Risk No. 7: Preparation and Approval of Quarterly Financial Reports

  • The accuracy and completeness of the quarterly financial reports are unsatisfactory.
  • The quarterly financial reports are not approved prior to their dissemination.
  1. When the Receiver General requests new changes with respect to the financial reports, the Manager, Accounting Operations and Financial Policies receives emails directly from the Treasury Board. The Chief, Corporate Accounting and Internal Control sends the emails to the Senior Analyst, Corporate Accounting and Internal Control, who then sends them to the various persons concerned and specifies what they have to do (i.e., highlights the relevant instructions). She ensures first that the Treasury Board requirements have been incorporated, and the Chief, Corporate Accounting and Internal Control then carries out quality assurance when he reviews the quarterly financial report.
  2. Every quarter, the Senior Analyst, Corporate Accounting and Internal Control extracts information on actual expenditures in the trial balance and validates the financial data with the help of a second SAP generated report (SAP Report).
    The budget data are compiled by two Analysts, Planning and Financial Management. The Manager, Accounting Operations and Financial Policies and the Manager, Corporate Budget Planning and Financial Resources Management validate the draft quarterly report.
  3. Every month, to ensure that actual expenditures are satisfactory, managers are responsible for conducting a monthly review of expenditures charged to their funds centre, reporting any errors and submitting requests for corrections to their financial analyst, if necessary. The review is then recommended by the Director and approved by the Director General of the sector. The review is kept on file.
    Every month, the Financial Resources Management Analyst also submits a report on the monthly financial situation to senior management. The submitted financial situation report includes a comparison of budgets, expenditures and estimates. The analyst is also responsible for investigating significant variances and explaining them to the Executive Committee.

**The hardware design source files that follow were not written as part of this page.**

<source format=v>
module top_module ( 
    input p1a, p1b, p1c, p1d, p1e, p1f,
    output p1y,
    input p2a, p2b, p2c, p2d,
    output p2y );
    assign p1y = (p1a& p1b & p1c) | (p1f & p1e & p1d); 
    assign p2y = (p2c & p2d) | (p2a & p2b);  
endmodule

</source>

The presentation is kept on file.
  4. The quarterly financial reports are reviewed and discussed with the Audit Committee in a teleconference meeting. The corrections are then sent to the Audit Committee members by email to ensure that their comments are taken into consideration. The email and the Audit Committee members' replies are kept as proof for review purposes.
  5. The quarterly financial reports are approved by the Chief Financial Officer and the President prior to their dissemination. The quarterly financial report is also signed by the Chief Financial Officer and kept on file.

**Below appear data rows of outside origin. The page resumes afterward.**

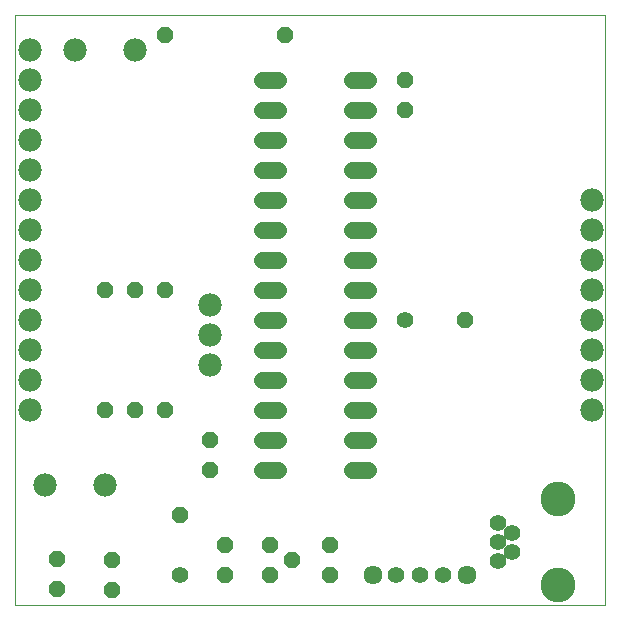
<source format=gts>
G75*
%MOIN*%
%OFA0B0*%
%FSLAX25Y25*%
%IPPOS*%
%LPD*%
%AMOC8*
5,1,8,0,0,1.08239X$1,22.5*
%
%ADD10C,0.00000*%
%ADD11OC8,0.05600*%
%ADD12C,0.05600*%
%ADD13C,0.05550*%
%ADD14C,0.11620*%
%ADD15C,0.05600*%
%ADD16C,0.06337*%
%ADD17C,0.07800*%
D10*
X0007500Y0002833D02*
X0007500Y0199684D01*
X0204350Y0199684D01*
X0204350Y0002833D01*
X0007500Y0002833D01*
D11*
X0021500Y0008333D03*
X0021500Y0018333D03*
X0040000Y0017833D03*
X0040000Y0007833D03*
X0062500Y0032833D03*
X0077500Y0022833D03*
X0077500Y0012833D03*
X0092500Y0012833D03*
X0100000Y0017833D03*
X0092500Y0022833D03*
X0112500Y0022833D03*
X0112500Y0012833D03*
X0072500Y0047833D03*
X0072500Y0057833D03*
X0057500Y0067833D03*
X0047500Y0067833D03*
X0037500Y0067833D03*
X0037500Y0107833D03*
X0047500Y0107833D03*
X0057500Y0107833D03*
X0137500Y0167833D03*
X0137500Y0177833D03*
X0097500Y0192833D03*
X0057500Y0192833D03*
X0157500Y0097833D03*
D12*
X0137500Y0097833D03*
X0062500Y0012833D03*
D13*
X0134626Y0012833D03*
X0142500Y0012833D03*
X0150374Y0012833D03*
X0168421Y0017534D03*
X0173146Y0020684D03*
X0168421Y0023833D03*
X0173146Y0026983D03*
X0168421Y0030133D03*
D14*
X0188500Y0038203D03*
X0188500Y0009463D03*
D15*
X0125100Y0047833D02*
X0119900Y0047833D01*
X0119900Y0057833D02*
X0125100Y0057833D01*
X0125100Y0067833D02*
X0119900Y0067833D01*
X0119900Y0077833D02*
X0125100Y0077833D01*
X0125100Y0087833D02*
X0119900Y0087833D01*
X0119900Y0097833D02*
X0125100Y0097833D01*
X0125100Y0107833D02*
X0119900Y0107833D01*
X0119900Y0117833D02*
X0125100Y0117833D01*
X0125100Y0127833D02*
X0119900Y0127833D01*
X0119900Y0137833D02*
X0125100Y0137833D01*
X0125100Y0147833D02*
X0119900Y0147833D01*
X0119900Y0157833D02*
X0125100Y0157833D01*
X0125100Y0167833D02*
X0119900Y0167833D01*
X0119900Y0177833D02*
X0125100Y0177833D01*
X0095100Y0177833D02*
X0089900Y0177833D01*
X0089900Y0167833D02*
X0095100Y0167833D01*
X0095100Y0157833D02*
X0089900Y0157833D01*
X0089900Y0147833D02*
X0095100Y0147833D01*
X0095100Y0137833D02*
X0089900Y0137833D01*
X0089900Y0127833D02*
X0095100Y0127833D01*
X0095100Y0117833D02*
X0089900Y0117833D01*
X0089900Y0107833D02*
X0095100Y0107833D01*
X0095100Y0097833D02*
X0089900Y0097833D01*
X0089900Y0087833D02*
X0095100Y0087833D01*
X0095100Y0077833D02*
X0089900Y0077833D01*
X0089900Y0067833D02*
X0095100Y0067833D01*
X0095100Y0057833D02*
X0089900Y0057833D01*
X0089900Y0047833D02*
X0095100Y0047833D01*
D16*
X0126752Y0012833D03*
X0158248Y0012833D03*
D17*
X0200000Y0067833D03*
X0200000Y0077833D03*
X0200000Y0087833D03*
X0200000Y0097833D03*
X0200000Y0107833D03*
X0200000Y0117833D03*
X0200000Y0127833D03*
X0200000Y0137833D03*
X0072500Y0102833D03*
X0072500Y0092833D03*
X0072500Y0082833D03*
X0037500Y0042833D03*
X0017500Y0042833D03*
X0012500Y0067833D03*
X0012500Y0077833D03*
X0012500Y0087833D03*
X0012500Y0097833D03*
X0012500Y0107833D03*
X0012500Y0117833D03*
X0012500Y0127833D03*
X0012500Y0137833D03*
X0012500Y0147833D03*
X0012500Y0157833D03*
X0012500Y0167833D03*
X0012500Y0177833D03*
X0012500Y0187833D03*
X0027500Y0187833D03*
X0047500Y0187833D03*
M02*

</source>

Risk No. 8: Task Segregation

  • There is no appropriate task segregation for the purposes of carrying out a control or co-ordinating between controls, thus increasing the risk of error or fraud.

A task segregation matrix has been prepared.

The assessment did not include activities that people concerned may perform in other CSA processes. It's possible that the control activities of these other processes may raise task segregation issues.

In addition, the assessment that was done covered manual tasks associated with the process for preparing financial statements and quarterly reports and did not cover access to the CSA's computer systems.

Taking the above into consideration, there is appropriate task segregation in the process for preparing annual financial statements and quarterly financial reports.